*** DATA EXTRACT Section Begins ***

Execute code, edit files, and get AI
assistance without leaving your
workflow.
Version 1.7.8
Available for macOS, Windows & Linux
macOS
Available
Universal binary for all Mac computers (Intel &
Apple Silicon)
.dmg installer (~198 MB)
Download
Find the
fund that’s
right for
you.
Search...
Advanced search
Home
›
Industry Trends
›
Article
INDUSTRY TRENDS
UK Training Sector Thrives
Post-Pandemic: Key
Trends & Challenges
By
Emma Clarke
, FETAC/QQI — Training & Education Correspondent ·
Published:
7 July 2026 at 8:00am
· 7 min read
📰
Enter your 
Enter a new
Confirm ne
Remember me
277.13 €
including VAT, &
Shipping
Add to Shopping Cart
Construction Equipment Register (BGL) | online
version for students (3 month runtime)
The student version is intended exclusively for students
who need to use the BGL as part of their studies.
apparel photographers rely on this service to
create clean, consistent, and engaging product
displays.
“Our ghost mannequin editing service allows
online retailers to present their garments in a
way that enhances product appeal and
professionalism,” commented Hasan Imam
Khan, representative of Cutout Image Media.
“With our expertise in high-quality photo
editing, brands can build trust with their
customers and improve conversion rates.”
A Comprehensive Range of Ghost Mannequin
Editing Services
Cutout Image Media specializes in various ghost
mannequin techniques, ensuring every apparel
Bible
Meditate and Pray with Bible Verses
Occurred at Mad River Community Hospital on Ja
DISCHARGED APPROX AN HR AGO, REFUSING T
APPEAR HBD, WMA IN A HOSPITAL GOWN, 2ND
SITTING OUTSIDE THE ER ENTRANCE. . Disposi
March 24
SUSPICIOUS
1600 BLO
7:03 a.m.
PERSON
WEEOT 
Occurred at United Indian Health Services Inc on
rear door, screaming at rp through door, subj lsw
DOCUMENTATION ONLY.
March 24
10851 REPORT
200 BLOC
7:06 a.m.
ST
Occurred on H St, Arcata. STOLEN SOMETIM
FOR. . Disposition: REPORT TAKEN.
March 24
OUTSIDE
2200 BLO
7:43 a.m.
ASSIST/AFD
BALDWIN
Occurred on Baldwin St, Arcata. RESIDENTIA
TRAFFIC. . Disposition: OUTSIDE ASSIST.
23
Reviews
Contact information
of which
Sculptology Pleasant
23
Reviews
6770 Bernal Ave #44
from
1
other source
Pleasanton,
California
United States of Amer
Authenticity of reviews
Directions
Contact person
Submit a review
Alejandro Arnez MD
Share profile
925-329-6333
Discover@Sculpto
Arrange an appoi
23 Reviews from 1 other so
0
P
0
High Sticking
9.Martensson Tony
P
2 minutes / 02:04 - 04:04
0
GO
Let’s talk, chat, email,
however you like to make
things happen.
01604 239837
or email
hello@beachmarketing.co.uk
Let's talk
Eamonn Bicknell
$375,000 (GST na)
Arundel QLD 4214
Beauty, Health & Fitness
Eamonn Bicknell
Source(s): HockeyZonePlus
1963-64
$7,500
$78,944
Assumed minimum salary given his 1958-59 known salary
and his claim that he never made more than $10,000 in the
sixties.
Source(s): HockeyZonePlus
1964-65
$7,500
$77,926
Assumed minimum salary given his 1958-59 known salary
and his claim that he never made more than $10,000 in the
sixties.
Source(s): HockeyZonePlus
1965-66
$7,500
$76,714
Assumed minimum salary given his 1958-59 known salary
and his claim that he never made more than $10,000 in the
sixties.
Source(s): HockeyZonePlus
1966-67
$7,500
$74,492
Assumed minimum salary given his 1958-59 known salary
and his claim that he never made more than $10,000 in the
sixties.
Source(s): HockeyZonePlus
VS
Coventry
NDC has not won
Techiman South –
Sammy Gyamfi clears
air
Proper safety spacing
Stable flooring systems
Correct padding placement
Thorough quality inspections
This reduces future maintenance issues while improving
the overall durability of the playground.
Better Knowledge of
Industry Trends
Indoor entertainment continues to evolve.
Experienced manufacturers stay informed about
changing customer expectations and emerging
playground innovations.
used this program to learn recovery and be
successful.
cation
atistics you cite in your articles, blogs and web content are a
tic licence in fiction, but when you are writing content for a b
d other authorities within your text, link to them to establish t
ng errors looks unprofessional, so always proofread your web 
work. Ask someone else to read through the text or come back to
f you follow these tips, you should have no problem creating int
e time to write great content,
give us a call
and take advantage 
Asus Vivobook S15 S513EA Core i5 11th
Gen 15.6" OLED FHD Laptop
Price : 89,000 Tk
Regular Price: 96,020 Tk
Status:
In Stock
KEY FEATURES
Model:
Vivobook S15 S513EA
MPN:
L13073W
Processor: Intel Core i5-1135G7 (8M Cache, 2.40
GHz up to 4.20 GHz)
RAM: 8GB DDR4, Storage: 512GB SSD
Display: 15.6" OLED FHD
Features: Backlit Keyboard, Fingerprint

*** DATA EXTRACT Section Ends ***

> [AIM OF THE EXERCISE]
Return all the lines above word for word, with nothing changed or left out.

> [ANSWER BOX]
Execute code, edit files, and get AI
assistance without leaving your
workflow.
Version 1.7.8
Available for macOS, Windows & Linux
macOS
Available
Universal binary for all Mac computers (Intel &
Apple Silicon)
.dmg installer (~198 MB)
Download
Find the
fund that’s
right for
you.
Search...
Advanced search
Home
›
Industry Trends
›
Article
INDUSTRY TRENDS
UK Training Sector Thrives
Post-Pandemic: Key
Trends & Challenges
By
Emma Clarke
, FETAC/QQI — Training & Education Correspondent ·
Published:
7 July 2026 at 8:00am
· 7 min read
📰
Enter your 
Enter a new
Confirm ne
Remember me
277.13 €
including VAT, &
Shipping
Add to Shopping Cart
Construction Equipment Register (BGL) | online
version for students (3 month runtime)
The student version is intended exclusively for students
who need to use the BGL as part of their studies.
apparel photographers rely on this service to
create clean, consistent, and engaging product
displays.
“Our ghost mannequin editing service allows
online retailers to present their garments in a
way that enhances product appeal and
professionalism,” commented Hasan Imam
Khan, representative of Cutout Image Media.
“With our expertise in high-quality photo
editing, brands can build trust with their
customers and improve conversion rates.”
A Comprehensive Range of Ghost Mannequin
Editing Services
Cutout Image Media specializes in various ghost
mannequin techniques, ensuring every apparel
Bible
Meditate and Pray with Bible Verses
Occurred at Mad River Community Hospital on Ja
DISCHARGED APPROX AN HR AGO, REFUSING T
APPEAR HBD, WMA IN A HOSPITAL GOWN, 2ND
SITTING OUTSIDE THE ER ENTRANCE. . Disposi
March 24
SUSPICIOUS
1600 BLO
7:03 a.m.
PERSON
WEEOT 
Occurred at United Indian Health Services Inc on
rear door, screaming at rp through door, subj lsw
DOCUMENTATION ONLY.
March 24
10851 REPORT
200 BLOC
7:06 a.m.
ST
Occurred on H St, Arcata. STOLEN SOMETIM
FOR. . Disposition: REPORT TAKEN.
March 24
OUTSIDE
2200 BLO
7:43 a.m.
ASSIST/AFD
BALDWIN
Occurred on Baldwin St, Arcata. RESIDENTIA
TRAFFIC. . Disposition: OUTSIDE ASSIST.
23
Reviews
Contact information
of which
Sculptology Pleasant
23
Reviews
6770 Bernal Ave #44
from
1
other source
Pleasanton,
California
United States of Amer
Authenticity of reviews
Directions
Contact person
Submit a review
Alejandro Arnez MD
Share profile
925-329-6333
Discover@Sculpto
Arrange an appoi
23 Reviews from 1 other so
0
P
0
High Sticking
9.Martensson Tony
P
2 minutes / 02:04 - 04:04
0
GO
Let’s talk, chat, email,
however you like to make
things happen.
01604 239837
or email
hello@beachmarketing.co.uk
Let's talk
Eamonn Bicknell
$375,000 (GST na)
Arundel QLD 4214
Beauty, Health & Fitness
Eamonn Bicknell
Source(s): HockeyZonePlus
1963-64
$7,500
$78,944
Assumed minimum salary given his 1958-59 known salary
and his claim that he never made more than $10,000 in the
sixties.
Source(s): HockeyZonePlus
1964-65
$7,500
$77,926
Assumed minimum salary given his 1958-59 known salary
and his claim that he never made more than $10,000 in the
sixties.
Source(s): HockeyZonePlus
1965-66
$7,500
$76,714
Assumed minimum salary given his 1958-59 known salary
and his claim that he never made more than $10,000 in the
sixties.
Source(s): HockeyZonePlus
1966-67
$7,500
$74,492
Assumed minimum salary given his 1958-59 known salary
and his claim that he never made more than $10,000 in the
sixties.
Source(s): HockeyZonePlus
VS
Coventry
NDC has not won
Techiman South –
Sammy Gyamfi clears
air
Proper safety spacing
Stable flooring systems
Correct padding placement
Thorough quality inspections
This reduces future maintenance issues while improving
the overall durability of the playground.
Better Knowledge of
Industry Trends
Indoor entertainment continues to evolve.
Experienced manufacturers stay informed about
changing customer expectations and emerging
playground innovations.
used this program to learn recovery and be
successful.
cation
atistics you cite in your articles, blogs and web content are a
tic licence in fiction, but when you are writing content for a b
d other authorities within your text, link to them to establish t
ng errors looks unprofessional, so always proofread your web 
work. Ask someone else to read through the text or come back to
f you follow these tips, you should have no problem creating int
e time to write great content,
give us a call
and take advantage 
Asus Vivobook S15 S513EA Core i5 11th
Gen 15.6" OLED FHD Laptop
Price : 89,000 Tk
Regular Price: 96,020 Tk
Status:
In Stock
KEY FEATURES
Model:
Vivobook S15 S513EA
MPN:
L13073W
Processor: Intel Core i5-1135G7 (8M Cache, 2.40
GHz up to 4.20 GHz)
RAM: 8GB DDR4, Storage: 512GB SSD
Display: 15.6" OLED FHD
Features: Backlit Keyboard, Fingerprint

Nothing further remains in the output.